◆ **Extract**:
-*-
We leave Cusco early and continue 4 hour drive to the charming village of Cachora, which is situated on the edge of the Apurimac canyon. After lunch, there is a 2 hour hike to Capuliyoc (2915 metres/9561 feet) from where we have our first beautiful views of the Apurimac valley, and snow-capped peaks as Padrayoc and Wayna Cachora. Our total hiking time is about five hours. Accommodation: Camping at Chiccisqa 1950 m.


We will descend to the magnificent Apurimac River (1550 metres/5084 feet) before beginning our climb to Santa Rosa and then onto Maranpata, where we will have lunch. The climb from the river takes about 4 hours and is tough. From our lunch spot we can see the ruins of Choquequirao. We will spend the late evening in the ruins, where we will watch the sunset and have the chance to see condors. Accommodation: Camping at Choquequirao campsite 3033m.


We have a chance to more fully explore the ruins and have a little rest in the morning. In the afternoon we will climbing over a ridge hike to the ruins Pinchinuyoc, where we will camp the night. This is definitely the easiest day of the trip! Accommodation: Camping at Pinchinuyoc about 3000m or depending on the group at Rio Blanco, a further 2 hours descent.
-*-
◆ **Raw data**:
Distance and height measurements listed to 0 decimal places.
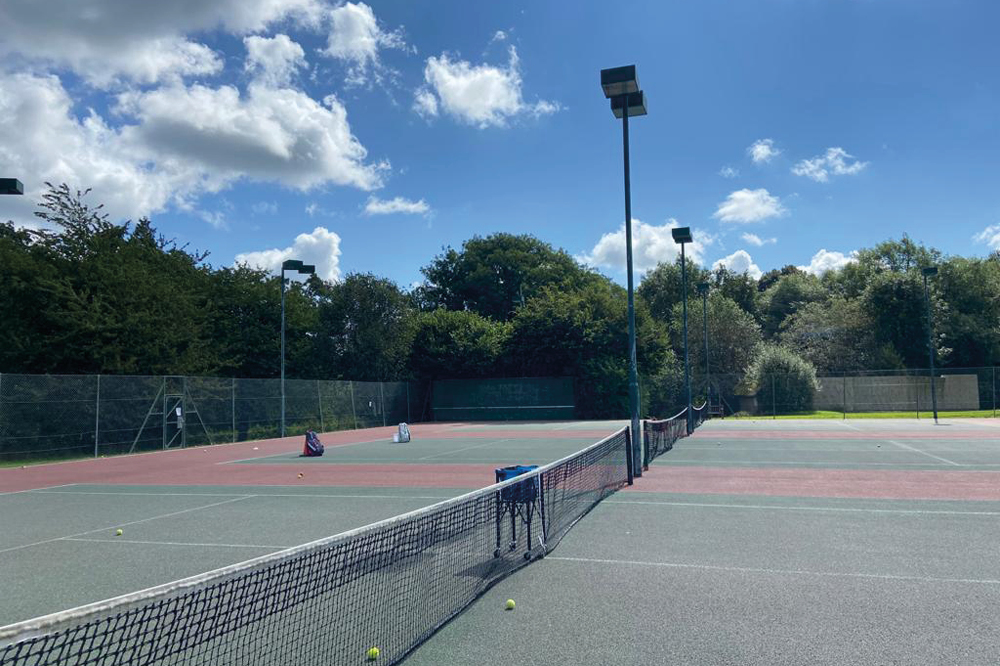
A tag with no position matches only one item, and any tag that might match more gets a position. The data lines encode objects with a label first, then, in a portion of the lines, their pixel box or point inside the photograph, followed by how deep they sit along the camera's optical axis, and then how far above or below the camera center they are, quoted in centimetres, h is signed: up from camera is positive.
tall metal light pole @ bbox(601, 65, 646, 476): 1319 +543
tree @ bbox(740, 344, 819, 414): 4056 -6
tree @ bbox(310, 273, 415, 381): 4228 +350
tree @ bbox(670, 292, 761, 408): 5091 +308
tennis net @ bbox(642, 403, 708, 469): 1545 -137
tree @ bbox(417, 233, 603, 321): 6456 +1016
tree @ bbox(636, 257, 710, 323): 6594 +885
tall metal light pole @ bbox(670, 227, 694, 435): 2416 +499
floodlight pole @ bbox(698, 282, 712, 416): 3903 -55
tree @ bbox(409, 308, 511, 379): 4391 +213
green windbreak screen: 4128 -80
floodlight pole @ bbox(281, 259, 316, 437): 2811 +480
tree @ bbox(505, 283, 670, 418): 4016 +224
-*-
◆ **Task list**:
[A] Decide whether each statement agrees with the trek itinerary, answering yes or no and quoting the words that settle it: (i) the climb from the Apurimac River takes about four hours; (ii) the first night is spent camping at the Choquequirao campsite; (iii) the day of the hike to Pinchinuyoc is called the hardest of the trip.
[B] Carry on writing the trek itinerary from its last sentence.

◆ **Task results**:
[A]
(i) Yes: "The climb from the river takes about 4 hours and is tough."
(ii) No: "Accommodation: Camping at Chiccisqa 1950 m."
(iii) No: "This is definitely the easiest day of the trip!"

[B]
After 2 hours of walking, we will arrive to the canyon of the Rio Blanco (1990m/6527 feet), where will have a rest before starting a difficult climb to our campsite of Maizal. The climb is 3- 4 hours. Accommodation: Camping at Maizal 3000m


We will walk uphill for about 3 hours through semi-jungle, to the Victoria Mines. Along the way we will see ancient mines and some Inca Ruins before climbing an hour more to the pass of Abra Victoria (4130 meters/ 13546 feet). The newly discovered Coryhuayrachina ruins are between Yanama and Maizal. Accommodation: Camping at Yanama 4100m


During this day we walk for seven hours. We will ascend to the second pass which is the highest of our trek at 4850m/15908 feet. After the pass we will descend for three hours to the Valley of Totora, where will spend the night. Accommodation: Camping at Totora about 3900m  or Colpampa


Today's hike goes mostly up, as we will climb from Totora or Colpampa, upwards, to the Salkantay pass (4600m). After 5 hours of hiking we will arrive to the second highest point of the trip (4,600m/13451 feet). From the pass you will descend about 2 hours to Salkantaypampa (4100m), where the group may camp, depending on how well you have progressed during the day.  You might continue to Ichupata.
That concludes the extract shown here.